Populism, Solidarity and the European project
Some theoretical thoughts and talks about Europe and the EU
After the blog about the places I will visit, I should also provide you with some of my thoughts about the research that I’ll do on my trip. Why am I going here and what do I plan to bring home? The idea of making a trip through Eastern Europe has been following me for years. When all my friends started travelling, I always stayed home. Knowing that after my studies I was going to travel and benefit from the knowledge that I gained during my studies. I did not know back then, that my topic of studies was going to be so highly debated at the moment of my trip, making my project much more relevant and interesting.
‘Primetime for European related discussions, so for me.’
At the moment it is primetime for everyone interested in Europe and the EU. With the threat of Russia, Brexit, the Solidarity crisis, Populism, the backlash of the crisis, etcetera, with on the background the running up to the European Parliament elections. It is time to look for new answers and solutions to problems that are related to each other. In order to save the EU and the idea of a peaceful and united Europe, we need to get to the bottom of the malfunctions causing these problems.

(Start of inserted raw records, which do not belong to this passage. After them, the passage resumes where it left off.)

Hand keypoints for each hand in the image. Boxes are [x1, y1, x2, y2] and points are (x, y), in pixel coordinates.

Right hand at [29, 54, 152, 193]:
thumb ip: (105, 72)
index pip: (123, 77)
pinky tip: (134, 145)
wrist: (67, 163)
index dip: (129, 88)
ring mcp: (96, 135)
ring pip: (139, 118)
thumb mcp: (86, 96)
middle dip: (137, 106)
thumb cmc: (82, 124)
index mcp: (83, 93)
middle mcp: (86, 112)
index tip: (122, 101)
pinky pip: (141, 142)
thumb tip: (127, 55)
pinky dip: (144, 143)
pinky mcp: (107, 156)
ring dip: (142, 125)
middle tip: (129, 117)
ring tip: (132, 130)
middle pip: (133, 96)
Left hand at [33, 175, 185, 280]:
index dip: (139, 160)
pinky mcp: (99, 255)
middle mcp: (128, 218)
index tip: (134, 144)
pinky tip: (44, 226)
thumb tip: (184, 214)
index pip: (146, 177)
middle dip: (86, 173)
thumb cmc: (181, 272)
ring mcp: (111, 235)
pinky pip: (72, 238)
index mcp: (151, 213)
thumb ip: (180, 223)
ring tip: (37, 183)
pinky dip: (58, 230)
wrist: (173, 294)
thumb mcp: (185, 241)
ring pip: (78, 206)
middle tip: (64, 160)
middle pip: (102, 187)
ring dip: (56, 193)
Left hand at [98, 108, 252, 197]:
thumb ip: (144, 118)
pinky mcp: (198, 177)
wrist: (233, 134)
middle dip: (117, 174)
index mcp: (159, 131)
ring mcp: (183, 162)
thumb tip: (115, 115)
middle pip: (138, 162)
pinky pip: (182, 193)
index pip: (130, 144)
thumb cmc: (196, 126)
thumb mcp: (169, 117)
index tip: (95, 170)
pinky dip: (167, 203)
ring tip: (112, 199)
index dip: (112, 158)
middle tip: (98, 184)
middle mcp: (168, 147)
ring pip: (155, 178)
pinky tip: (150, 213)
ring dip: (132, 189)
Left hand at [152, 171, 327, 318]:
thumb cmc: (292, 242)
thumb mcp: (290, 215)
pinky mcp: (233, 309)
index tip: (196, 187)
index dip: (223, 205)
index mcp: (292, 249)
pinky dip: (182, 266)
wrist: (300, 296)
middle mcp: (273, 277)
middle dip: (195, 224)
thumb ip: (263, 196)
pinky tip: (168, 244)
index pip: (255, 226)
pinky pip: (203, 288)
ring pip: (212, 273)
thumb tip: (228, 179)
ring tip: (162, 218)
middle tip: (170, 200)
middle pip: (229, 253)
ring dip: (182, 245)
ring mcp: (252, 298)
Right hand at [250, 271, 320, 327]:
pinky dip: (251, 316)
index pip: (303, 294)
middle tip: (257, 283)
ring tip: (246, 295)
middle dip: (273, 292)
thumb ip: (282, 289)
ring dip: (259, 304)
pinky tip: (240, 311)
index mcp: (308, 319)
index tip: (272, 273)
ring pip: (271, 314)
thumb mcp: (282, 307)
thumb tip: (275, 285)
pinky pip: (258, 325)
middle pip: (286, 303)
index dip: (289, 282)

The weekend before my departure, De Balie and Dutchculture organized the second edition of the Forum for European culture: Act for Democracy. We went to see one of the most interesting thinker about the EU at the moment, Ulrike Guerot in debate with Jan-Werner Muller and Slawomir Sierakowski about Populism in the EU and Europe. There is obviously a lot that they had to say about the problems with populism, but one that I would like to pick out is that we may not realize enough that populism is structurally working against the EU as it has a strong link with Nationalism. The governments of the states still have an enormous power and influence within the EU. If the governments of the states turn into the populist direction, the project of the EU will be damaged. Guerot, Muller and Sierakowski all agreed that populism damages democracy, liberalism and constructs nationalism and protectionism. At their turn Nationalism and protectionism are both deconstructive in the process of reforming the EU into a widely supported project.
‘Are you solidair?’
During my conversation with Emilia Palonen, professor at the Helsinki University, we talked about the solidarity crisis and populism as reasons for the stagnation in the EU politics. The project of the EU started out of mostly economic reasons, and not out of solidarity. The construction of the EU is therefore not build to foster solidarity. And as we are tearing down our national welfare states because of austerity reasons, we are less likely to have solidarity on the international EU level. She pointed out that we need a new narrative so we can build a new form of solidarity between the North and the South. This can be the narrative focusing on climate change. Though as the South is dealing with refugees, this may not be the narrative that will root there. Another option is to focus on the local and regional actors and stimulate cooperation. If we manage to bring together different actors of local democracy all over Europe they can exchange knowledge and experiences, become more efficient in their problem solving and transferring knowledge. By meeting people from other area’s and by exchanging experiences, a form of identification and a European public sphere is also stimulated. As the lack of solidarity is not only due to protectionism and nationalism it is also combined with identity politics and the missing of a functioning European public sphere. When Emilia Palonen talked further, she highlighted how distant the EU feels and how unreachable it is for local entrepreneurs and citizens. The EU is building up walls not only around the EU geographically, but also on the inside. There is almost no control on the politicians working for the EU. How can the public know what is going on and how the EU functions if they are not educated and there are almost no journalists reporting about it? There is a serious lack of open and non-elite discussion on the EU within Europe.
At the moment there is no incentive for the nationstates to change this situation and stimulate the knowledge and the European public sphere. They use the lack of knowledge to make the EU their scapegoat for national problems and mistakes. The lack of journalistic reports makes that the second truth told national by the politicians, is never checked. We simply do not really know how decisions are made, how laws have come about and how new regulation has come to exist.
This is the time that I started to look for Europe, culturally, geographically and politically. My stories will be marked by this and so I hope to contribute my part to the European public sphere. Ulrike Guerot described the process very well. We are at a moment in time where we have to rethink our systems, our world. And while we are doing this, everyone wants to have a say. All these stories, views, perspectives have to twirl and in the end we will find a new system to organize our world in.
I could go on and on about amazing stories that I have studied for so many years, about nationalism, wars, symbols, revolutions, maps and so on. And I will go on about these stories in my blog. I hope that these stories get contested, put out of context, turned around and added with much more insights. I hope to get back with a much broader and stronger understanding of our region and what Europe actually binds. The title of the project highlights this search, because the first question asked during European Studies is, Where is Europe? Though this is mostly meant geographically, it is also interesting to ask the question culturally. For both these question it is important to never expect a straight forward answer or an answer at all.